Work instruction:
Without the pictures, set down everything in the listing exactly.

Dataset content:
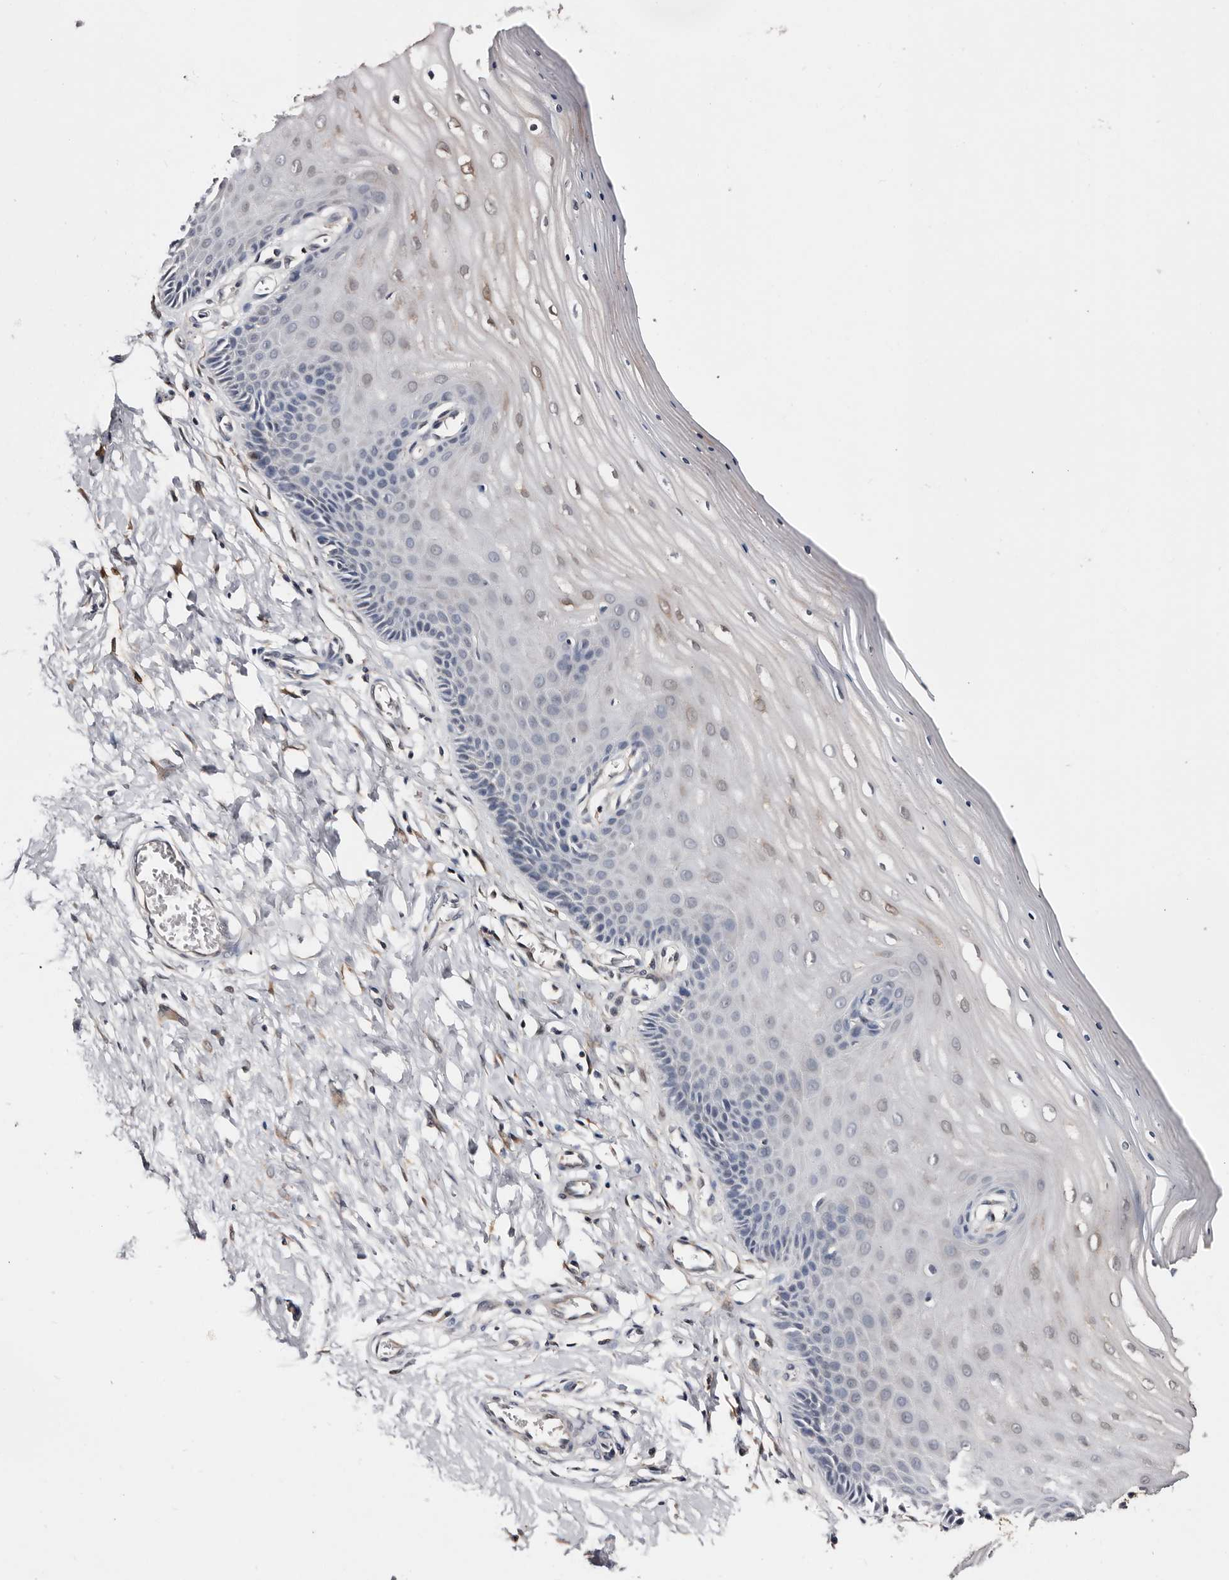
{"staining": {"intensity": "moderate", "quantity": ">75%", "location": "cytoplasmic/membranous,nuclear"}, "tissue": "cervix", "cell_type": "Glandular cells", "image_type": "normal", "snomed": [{"axis": "morphology", "description": "Normal tissue, NOS"}, {"axis": "topography", "description": "Cervix"}], "caption": "Protein expression analysis of benign human cervix reveals moderate cytoplasmic/membranous,nuclear expression in about >75% of glandular cells.", "gene": "TP53I3", "patient": {"sex": "female", "age": 55}}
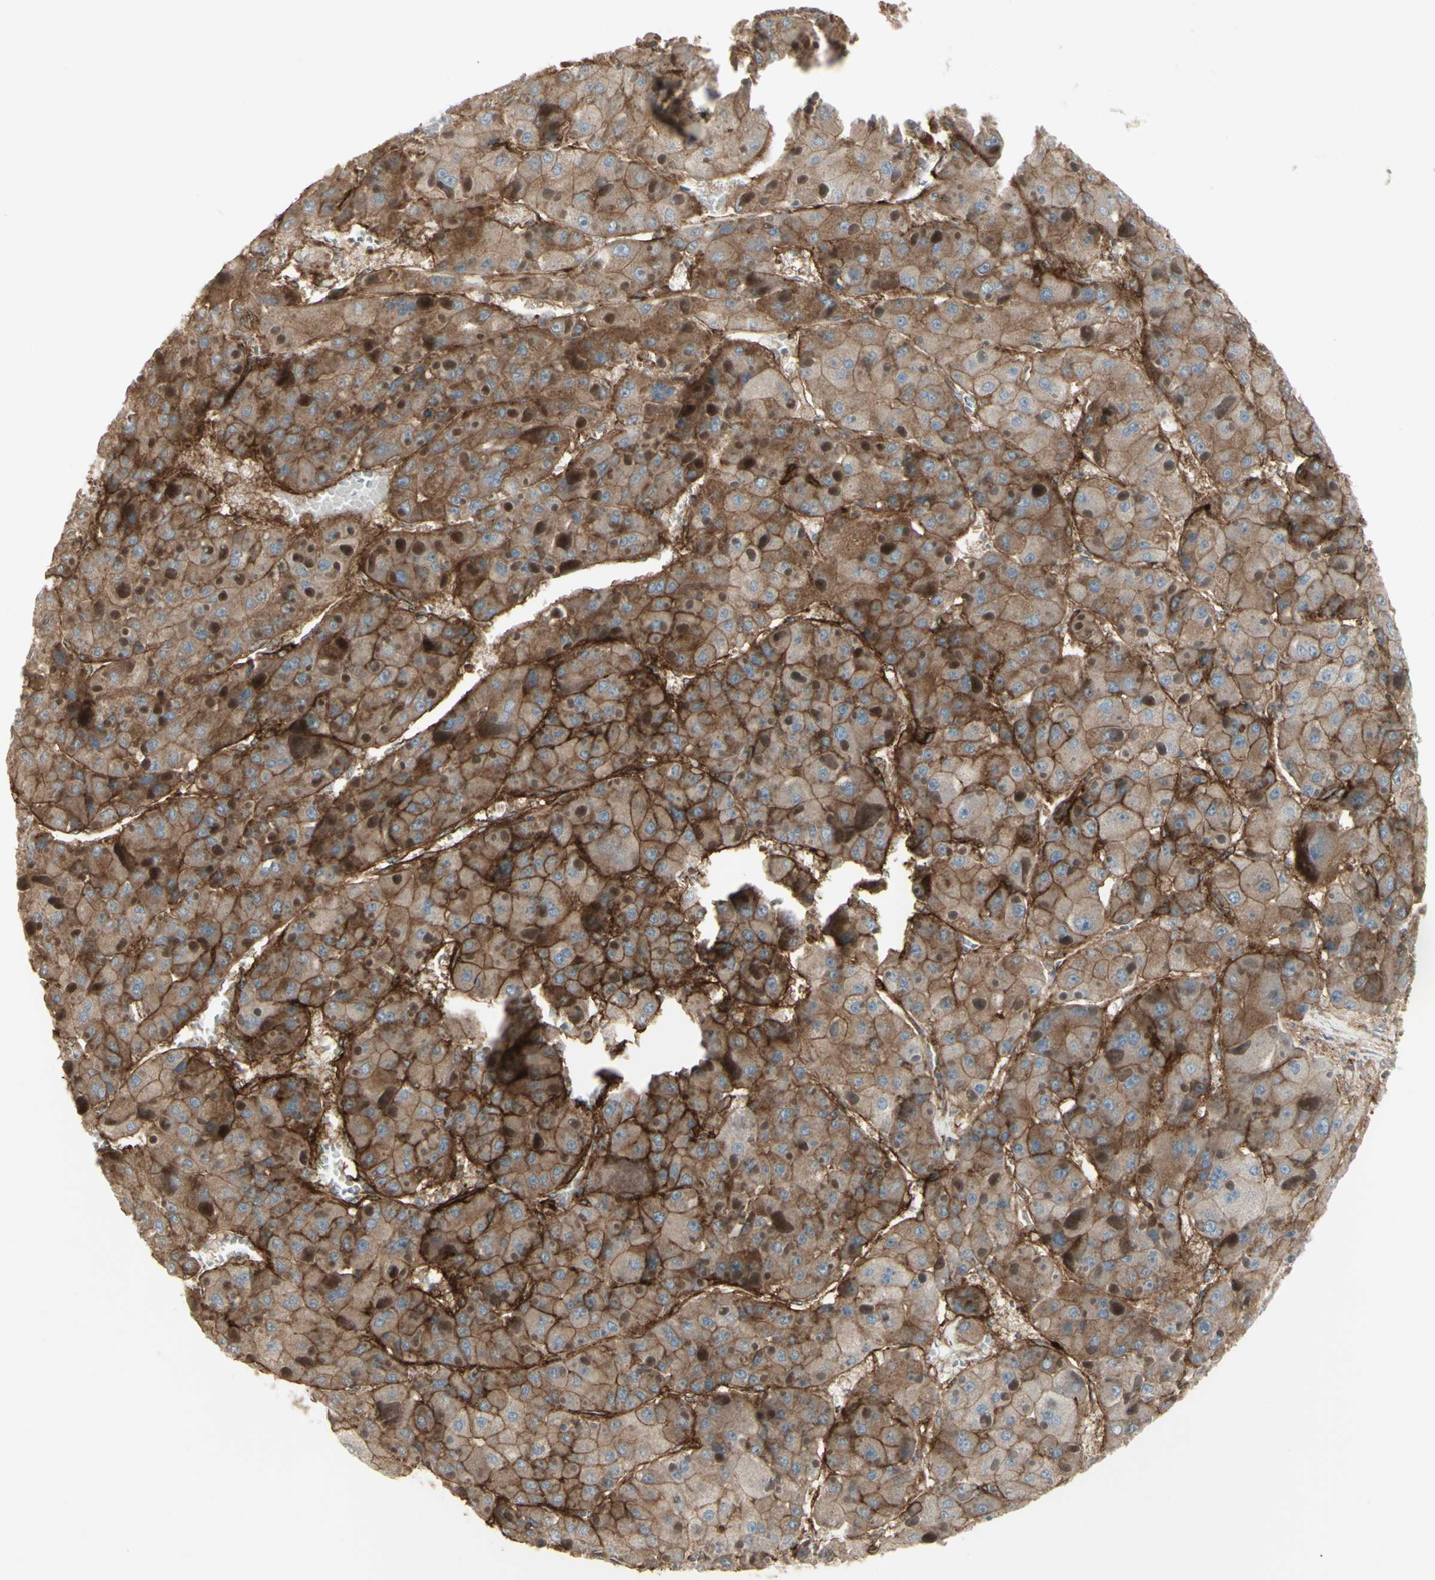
{"staining": {"intensity": "moderate", "quantity": ">75%", "location": "cytoplasmic/membranous"}, "tissue": "liver cancer", "cell_type": "Tumor cells", "image_type": "cancer", "snomed": [{"axis": "morphology", "description": "Carcinoma, Hepatocellular, NOS"}, {"axis": "topography", "description": "Liver"}], "caption": "IHC histopathology image of human liver cancer (hepatocellular carcinoma) stained for a protein (brown), which displays medium levels of moderate cytoplasmic/membranous positivity in about >75% of tumor cells.", "gene": "CD276", "patient": {"sex": "female", "age": 73}}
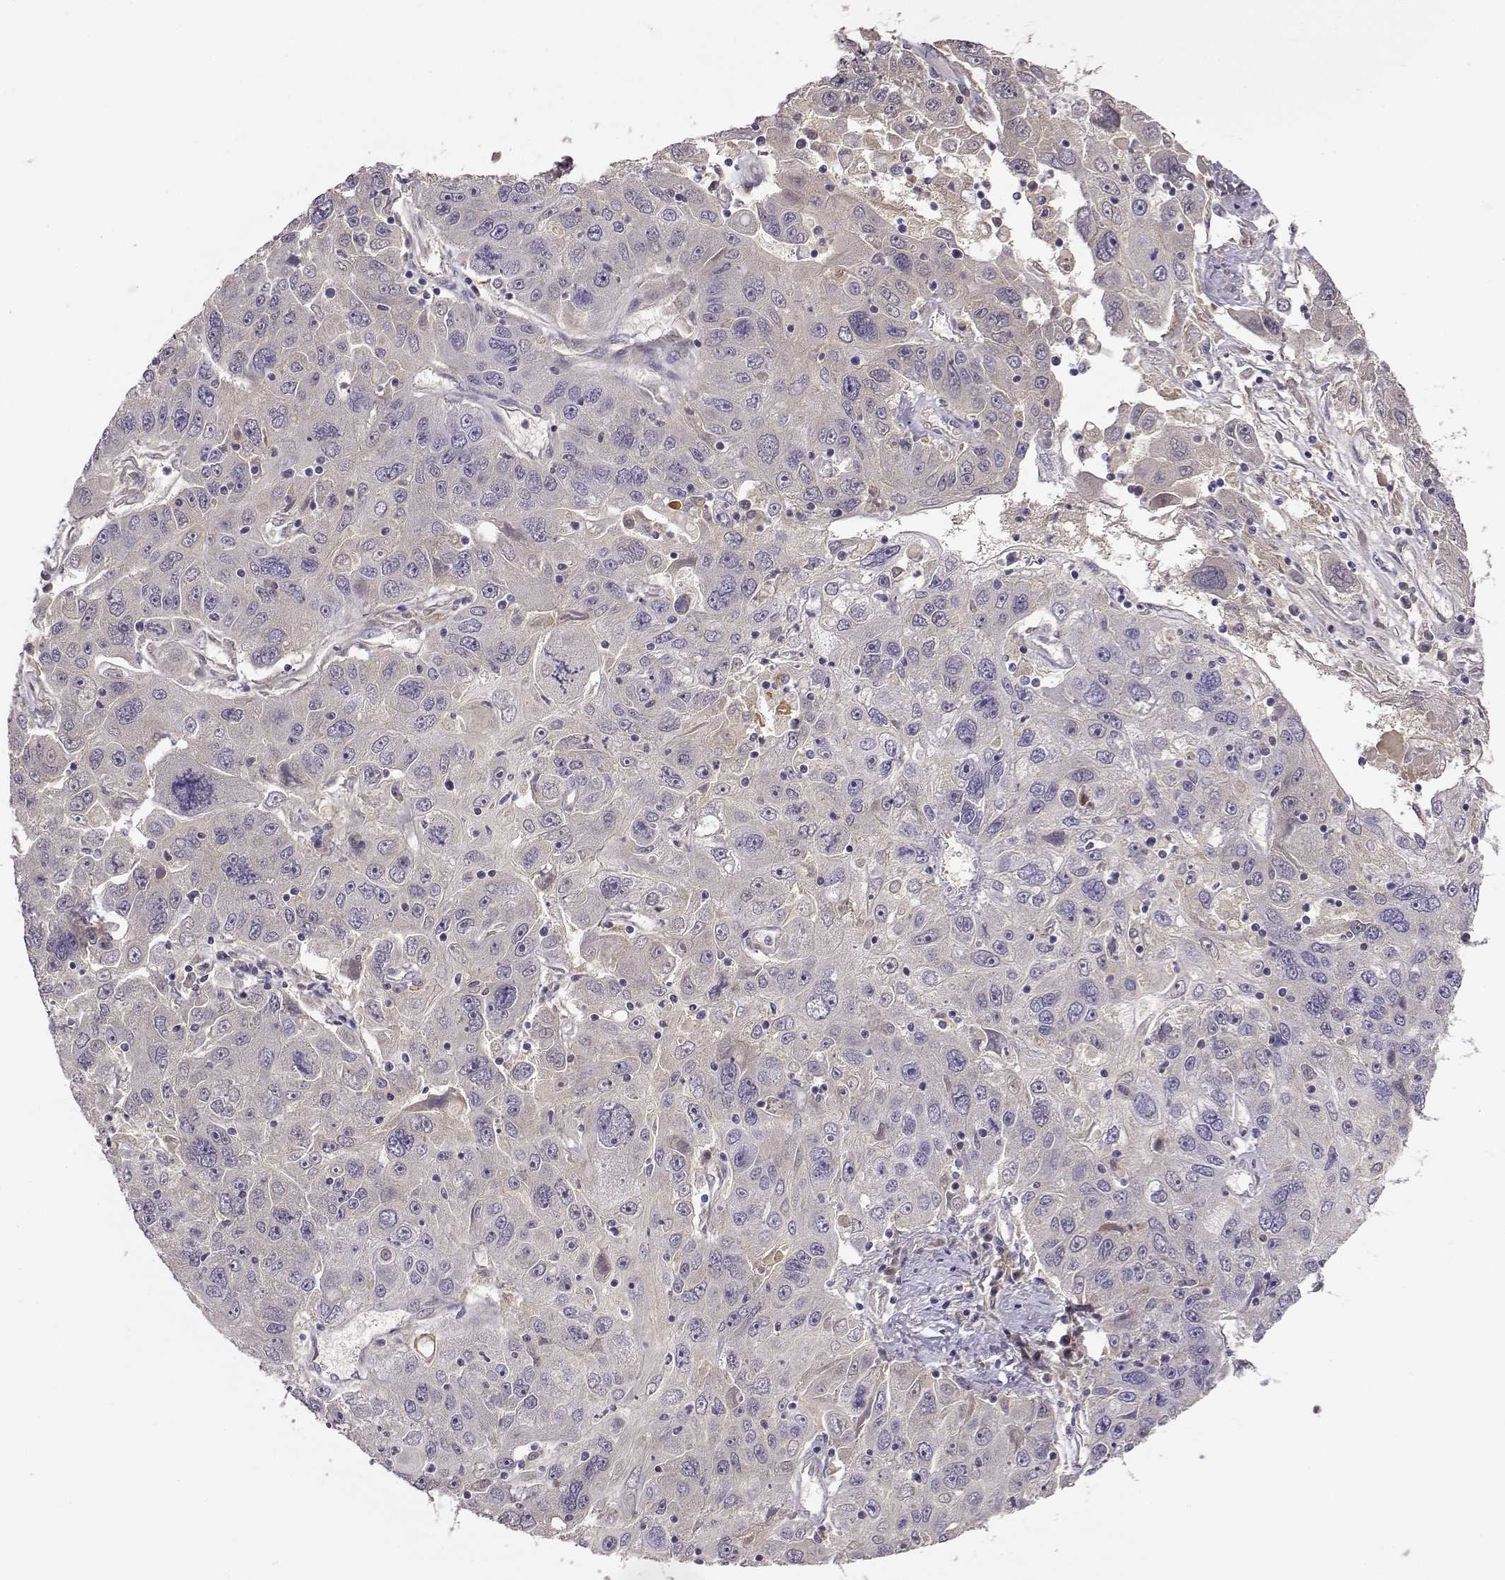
{"staining": {"intensity": "negative", "quantity": "none", "location": "none"}, "tissue": "stomach cancer", "cell_type": "Tumor cells", "image_type": "cancer", "snomed": [{"axis": "morphology", "description": "Adenocarcinoma, NOS"}, {"axis": "topography", "description": "Stomach"}], "caption": "This is an immunohistochemistry (IHC) image of human stomach cancer (adenocarcinoma). There is no positivity in tumor cells.", "gene": "TACR1", "patient": {"sex": "male", "age": 56}}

Output of the exercise:
{"staining": {"intensity": "moderate", "quantity": ">75%", "location": "cytoplasmic/membranous,nuclear"}, "tissue": "cervix", "cell_type": "Glandular cells", "image_type": "normal", "snomed": [{"axis": "morphology", "description": "Normal tissue, NOS"}, {"axis": "topography", "description": "Cervix"}], "caption": "Protein expression analysis of benign human cervix reveals moderate cytoplasmic/membranous,nuclear expression in about >75% of glandular cells.", "gene": "TP53I3", "patient": {"sex": "female", "age": 55}}
{"staining": {"intensity": "moderate", "quantity": ">75%", "location": "cytoplasmic/membranous"}, "tissue": "liver cancer", "cell_type": "Tumor cells", "image_type": "cancer", "snomed": [{"axis": "morphology", "description": "Carcinoma, Hepatocellular, NOS"}, {"axis": "topography", "description": "Liver"}], "caption": "IHC histopathology image of human liver cancer (hepatocellular carcinoma) stained for a protein (brown), which displays medium levels of moderate cytoplasmic/membranous positivity in about >75% of tumor cells.", "gene": "CD276", "patient": {"sex": "female", "age": 73}}
{"staining": {"intensity": "negative", "quantity": "none", "location": "none"}, "tissue": "stomach cancer", "cell_type": "Tumor cells", "image_type": "cancer", "snomed": [{"axis": "morphology", "description": "Adenocarcinoma, NOS"}, {"axis": "topography", "description": "Stomach"}], "caption": "This is an immunohistochemistry (IHC) image of human stomach cancer (adenocarcinoma). There is no positivity in tumor cells.", "gene": "TACR1", "patient": {"sex": "male", "age": 56}}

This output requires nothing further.